Salí de la pequeña tienda sintiendo el sabor amargo del vómito en mi boca. Las imágenes impactantes captadas por las cámaras de seguridad seguían retumbando en mi mente, sacudiendo mi ser con cada recuerdo. Me preguntaba una y otra vez por qué mi padre no había tenido la misma oportunidad de escapar de aquel maldito ladrón. No entendía cómo en aquella situación el criminal había disparado al techo en lugar de apuntar al pobre empleado de la tienda, como había hecho con mi padre horas antes. La confusión me abrazaba con fuerza, dejándome desorientado y sin respuestas claras.
Ingresé nuevamente a mi auto, donde la fuerte luz se filtraba a través de las ventanas. Miré alrededor, dándome cuenta de que el día había comenzado su inevitable avance. En ese instante, noté cómo el odio que sentía hacia aquel ladrón, potenciado por las imágenes de las cámaras de seguridad, se multiplicaba en mi interior. La llama de la ira crecía desenfrenadamente, alimentada por la injusticia que había experimentado.
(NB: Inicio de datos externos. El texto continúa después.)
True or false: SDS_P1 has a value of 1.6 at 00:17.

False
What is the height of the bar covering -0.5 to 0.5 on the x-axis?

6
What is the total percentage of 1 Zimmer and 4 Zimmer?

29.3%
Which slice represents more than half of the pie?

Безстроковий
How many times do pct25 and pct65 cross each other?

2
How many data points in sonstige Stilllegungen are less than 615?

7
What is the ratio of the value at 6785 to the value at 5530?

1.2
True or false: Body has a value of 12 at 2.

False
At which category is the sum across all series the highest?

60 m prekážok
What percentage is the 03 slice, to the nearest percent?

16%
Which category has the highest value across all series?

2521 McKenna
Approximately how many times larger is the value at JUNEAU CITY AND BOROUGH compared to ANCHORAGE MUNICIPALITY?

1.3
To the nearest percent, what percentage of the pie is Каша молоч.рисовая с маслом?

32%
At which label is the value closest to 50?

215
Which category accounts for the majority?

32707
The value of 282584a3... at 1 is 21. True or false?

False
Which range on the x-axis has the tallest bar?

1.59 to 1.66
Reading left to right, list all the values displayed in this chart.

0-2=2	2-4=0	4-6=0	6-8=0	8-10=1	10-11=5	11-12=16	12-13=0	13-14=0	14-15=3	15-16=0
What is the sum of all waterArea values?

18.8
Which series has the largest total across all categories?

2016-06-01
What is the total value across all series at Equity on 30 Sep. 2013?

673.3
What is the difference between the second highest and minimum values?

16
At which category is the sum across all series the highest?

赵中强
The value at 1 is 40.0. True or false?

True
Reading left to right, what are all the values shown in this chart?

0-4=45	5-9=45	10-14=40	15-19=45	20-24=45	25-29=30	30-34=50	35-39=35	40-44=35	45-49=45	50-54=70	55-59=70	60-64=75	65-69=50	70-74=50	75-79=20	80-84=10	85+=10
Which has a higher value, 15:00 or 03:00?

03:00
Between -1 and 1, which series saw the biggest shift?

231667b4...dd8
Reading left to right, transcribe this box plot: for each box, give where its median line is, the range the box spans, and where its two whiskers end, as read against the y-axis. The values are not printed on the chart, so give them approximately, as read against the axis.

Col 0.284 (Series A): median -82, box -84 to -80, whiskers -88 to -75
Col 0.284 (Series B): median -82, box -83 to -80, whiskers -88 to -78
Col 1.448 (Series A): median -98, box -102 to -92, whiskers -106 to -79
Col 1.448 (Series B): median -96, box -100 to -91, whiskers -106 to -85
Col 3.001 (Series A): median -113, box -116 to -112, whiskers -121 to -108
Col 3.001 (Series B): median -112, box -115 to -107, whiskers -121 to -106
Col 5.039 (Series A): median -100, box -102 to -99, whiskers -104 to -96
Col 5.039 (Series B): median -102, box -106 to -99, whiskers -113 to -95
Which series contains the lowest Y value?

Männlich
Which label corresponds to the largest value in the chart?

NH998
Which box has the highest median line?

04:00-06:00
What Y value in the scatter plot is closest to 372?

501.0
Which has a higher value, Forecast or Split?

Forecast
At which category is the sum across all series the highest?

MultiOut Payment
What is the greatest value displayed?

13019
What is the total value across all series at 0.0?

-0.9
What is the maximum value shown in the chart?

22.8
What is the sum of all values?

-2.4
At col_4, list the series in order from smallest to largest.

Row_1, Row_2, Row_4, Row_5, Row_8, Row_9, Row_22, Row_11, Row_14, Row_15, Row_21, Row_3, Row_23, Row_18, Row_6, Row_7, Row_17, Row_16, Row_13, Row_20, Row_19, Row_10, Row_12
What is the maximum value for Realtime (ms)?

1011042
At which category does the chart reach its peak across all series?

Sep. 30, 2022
Me aferré al revólver que guardaba en la guantera, sintiendo su frío entre mis manos, un símbolo de venganza y justicia.
Mientras mi mente luchaba por encontrar claridad en medio de la tormenta emocional, mis ojos se posaron en el joven empleado de la tienda. Estaba parado justo afuera de mi auto, observándome con una mezcla de comprensión y determinación. Bajé la ventanilla, estableciendo un vínculo silencioso entre nosotros. Sin necesidad de tantas palabras, nos entendimos mutuamente.
El joven empleado, con voz temblorosa pero firme, compartió conmigo la información que poseía. Había visto al ladrón abandonar la escena del crimen y subirse a un auto negro junto a una joven chica. Sus palabras resonaron en mis oídos, reforzando mi determinación y encendiendo una llama aún más ardiente en mi interior. El ladrón había huido en dirección a los cerros a toda prisa, y esa información se grabó en mi mente como un camino a seguir.